↓

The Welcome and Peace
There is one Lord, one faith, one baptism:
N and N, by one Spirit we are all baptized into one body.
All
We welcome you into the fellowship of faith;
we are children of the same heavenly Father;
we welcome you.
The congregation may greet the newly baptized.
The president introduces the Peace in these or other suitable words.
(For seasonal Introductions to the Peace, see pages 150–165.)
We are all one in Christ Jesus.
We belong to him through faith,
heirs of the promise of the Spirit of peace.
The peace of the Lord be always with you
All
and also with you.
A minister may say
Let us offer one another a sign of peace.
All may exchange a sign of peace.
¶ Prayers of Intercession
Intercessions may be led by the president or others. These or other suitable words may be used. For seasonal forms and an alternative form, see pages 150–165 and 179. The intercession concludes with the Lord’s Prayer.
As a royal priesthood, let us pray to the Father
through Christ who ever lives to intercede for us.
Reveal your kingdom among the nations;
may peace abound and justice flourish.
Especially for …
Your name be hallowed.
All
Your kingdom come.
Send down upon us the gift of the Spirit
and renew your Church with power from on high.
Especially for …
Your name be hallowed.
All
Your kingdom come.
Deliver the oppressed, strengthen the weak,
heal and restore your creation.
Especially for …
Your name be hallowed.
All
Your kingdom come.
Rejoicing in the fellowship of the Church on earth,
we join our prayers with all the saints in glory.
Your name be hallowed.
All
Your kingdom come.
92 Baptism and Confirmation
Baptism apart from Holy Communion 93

↑
↓

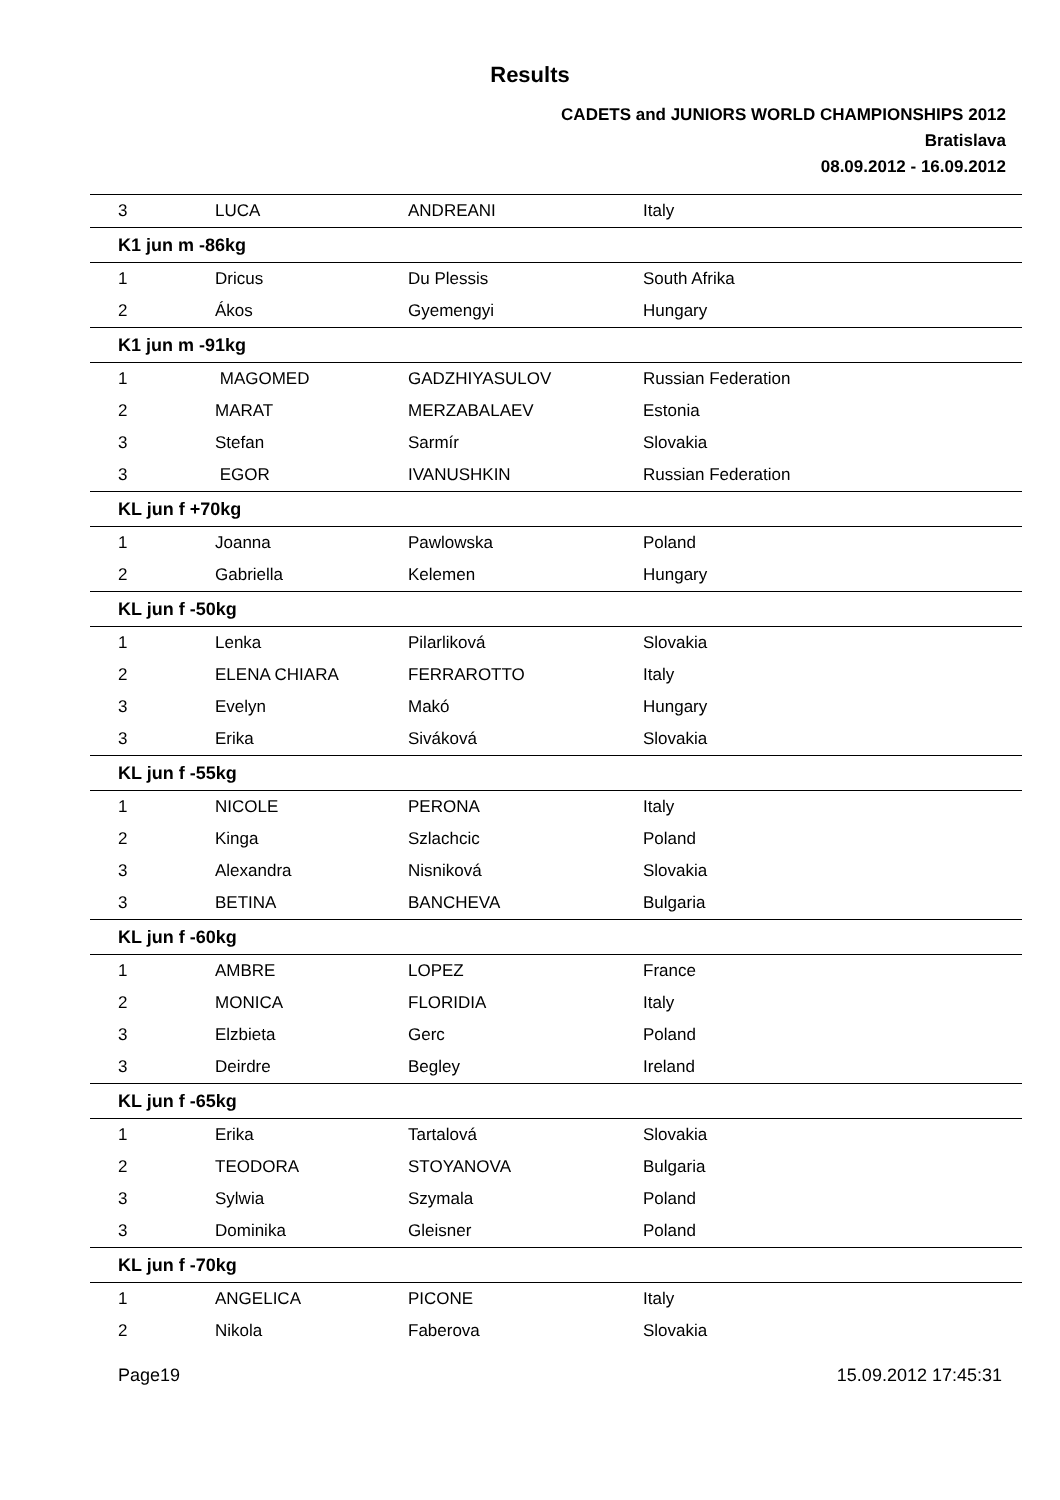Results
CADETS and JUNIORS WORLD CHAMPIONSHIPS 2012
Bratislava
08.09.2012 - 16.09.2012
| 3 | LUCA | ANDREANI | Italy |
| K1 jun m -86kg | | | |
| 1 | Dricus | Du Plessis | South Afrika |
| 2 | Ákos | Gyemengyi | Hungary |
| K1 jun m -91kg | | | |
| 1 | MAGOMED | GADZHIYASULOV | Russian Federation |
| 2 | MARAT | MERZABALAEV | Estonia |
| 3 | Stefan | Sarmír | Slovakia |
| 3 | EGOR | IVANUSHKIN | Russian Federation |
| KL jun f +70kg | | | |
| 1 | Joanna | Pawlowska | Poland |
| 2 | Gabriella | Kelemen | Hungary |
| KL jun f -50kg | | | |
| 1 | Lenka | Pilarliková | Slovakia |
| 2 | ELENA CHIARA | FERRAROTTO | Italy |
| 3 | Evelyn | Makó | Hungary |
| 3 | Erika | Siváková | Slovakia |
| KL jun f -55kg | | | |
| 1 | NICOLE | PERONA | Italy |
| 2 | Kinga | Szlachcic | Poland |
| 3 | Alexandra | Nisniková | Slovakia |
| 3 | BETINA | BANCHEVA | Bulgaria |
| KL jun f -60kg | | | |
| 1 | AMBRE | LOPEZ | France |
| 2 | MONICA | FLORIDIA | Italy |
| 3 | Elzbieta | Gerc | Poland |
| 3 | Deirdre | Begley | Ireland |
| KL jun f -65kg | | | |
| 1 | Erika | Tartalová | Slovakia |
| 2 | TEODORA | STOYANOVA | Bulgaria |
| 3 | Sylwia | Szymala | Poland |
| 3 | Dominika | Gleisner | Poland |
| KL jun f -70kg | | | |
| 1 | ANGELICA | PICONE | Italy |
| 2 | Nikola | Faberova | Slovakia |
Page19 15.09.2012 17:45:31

↑

◆ Task details
Using the data above, print exactly the lines from the line that contains "The Welcome and Peace" through the line that contains "The president introduces", with both included.

◆ Result
The Welcome and Peace
There is one Lord, one faith, one baptism:
N and N, by one Spirit we are all baptized into one body.
All
We welcome you into the fellowship of faith;
we are children of the same heavenly Father;
we welcome you.
The congregation may greet the newly baptized.
The president introduces the Peace in these or other suitable words.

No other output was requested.